Tan pronto como abandonan la canoa, Juan Bautista Nariño, líder de la comunidad sikuani, recibe al grupo de pescadores. Los espera, para unírseles, Francisco Marroquín, mexicano con más de 40 años de experiencia en la captura de peces latinoamericanos.

“Es un río muy hostil pero hermoso. No más ayer pescamos una anguila eléctrica. Si no hubiera sido por un colega que ya las conocía, hubiéramos sufrido una descarga mortal”, advierte entre risas.

Con el amanecer a sus espaldas, el grupo de pescadores inicia su recorrido de cuatro días por varias lagunas que conectan con el Vichada y que las separa más de 10 kilómetros de navegación. En cada una de ellas –Santa Catalina, Pueblo Viejo e Ibicí– buscarán atrapar no solo al tucunaré sino a otras especies como las pirañas y payaras. Esta última, la más esquiva.

El pescador y el río

Mientras avanza la travesía, los guías de las embarcaciones –todos de la etnia sikuani– señalan las zonas del río por donde se asoman las toninas –pequeños delfines de agua dulce– con sus crías. También enseñan toda la biodiversidad del lugar, la selva exuberante, los pájaros, los amaneceres y atardeceres que pintan de colores al río.


“Hay dos maneras de pescar.

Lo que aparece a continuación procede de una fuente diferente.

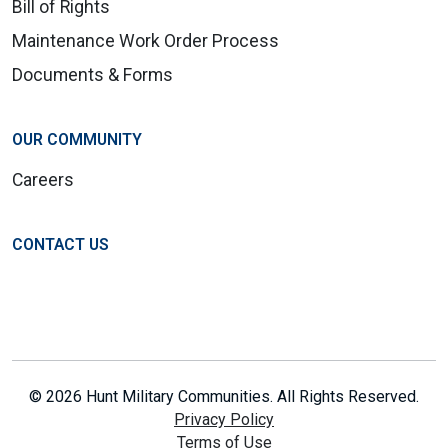
Bill of Rights
Maintenance Work Order Process
Documents & Forms
OUR COMMUNITY
Careers
CONTACT US
© 2026 Hunt Military Communities. All Rights Reserved.
Privacy Policy
Terms of Use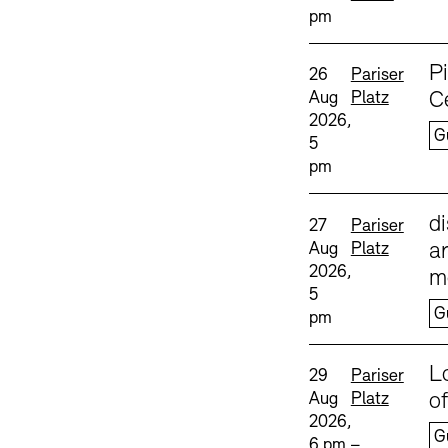
pm
Sprache
P
Date and time:
Standort
26
Pariser
Aug
Platz
C
2026,
G
5
pm
Sprache
d
Date and time:
Standort
27
Pariser
Aug
Platz
ar
2026,
m
5
G
pm
Sprache
L
Date and time:
Standort
29
Pariser
Aug
Platz
o
2026,
G
6 pm –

La tradicional, utilizando una caña y valiéndose de las características físicas del señuelo para atrapar al pez. Y con mosca, en la que el lanzamiento del señuelo depende de la habilidad del pescador”, apunta Javier Guevara, otro de los pescadores del grupo, y aclara que lo más importante de estas modalidades es que en ninguna se mata al pez ni se le expone mucho tiempo fuera del agua.


El Castillito, unas de las formaciones rocosas del Orinoco. Fotos: Filiberto Pinzón

Al tiempo que lanza uno de sus señuelos, a 30 metros de la canoa, que lo transportó a la laguna Santa Catalina, Cardella explica lo complicado que a menudo resulta la pesca deportiva: “En el río no hay nada escrito. Venimos a conocer sus aguas y a esperar que la suerte nos dé para atrapar un pez gigante”, dice.
De repente, un tucunaré de 13 kilos y más de un metro de largo pica la carnada. Quienes acompañan al argentino gritan de emoción: es el primer espécimen capturado de muchos más.

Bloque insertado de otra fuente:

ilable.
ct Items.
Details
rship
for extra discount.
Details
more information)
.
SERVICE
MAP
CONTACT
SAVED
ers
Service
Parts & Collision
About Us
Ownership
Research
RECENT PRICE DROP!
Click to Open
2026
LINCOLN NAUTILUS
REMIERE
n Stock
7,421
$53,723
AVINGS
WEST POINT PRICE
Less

Por fuera del oscuro río, los colores verdes y naranjas del tucunaré se hacen más llamativos. Manchas negras cubren un musculoso lomo que se mueve con violencia, al tiempo que sus ojos rojos lanzan una mirada retadora. Sorprendido por su peso, Cardella lo toma por la cola para sacarle una fotografía, el único recuerdo de haberlo vencido.

“¡Qué pez más bello!”, felicita Javier Guevara a su compañero mientras que ambos, armados con pinzas y guantes de malla, le retiran el señuelo para devolverlo a su hogar.


El auge de la pesca

La pesca deportiva en el territorio nacional es una de las grandes apuestas que ProColombia, entidad del Gobierno encargada de promover el turismo y la inversión extranjera, tiene para el 2016. “Buscamos atraer empresarios internacionales especializados en el turismo de aventura porque el consumo de sus clientes puede ayudar a impulsar el desarrollo económico en regiones como la Orinoquia, el Pacífico y el Caribe”, explicó ProColombia. Además, gracias a que en esta práctica los peces no son afectados y los grupos de visitantes son pequeños, los ecosistemas de los ríos no resultan perjudicados.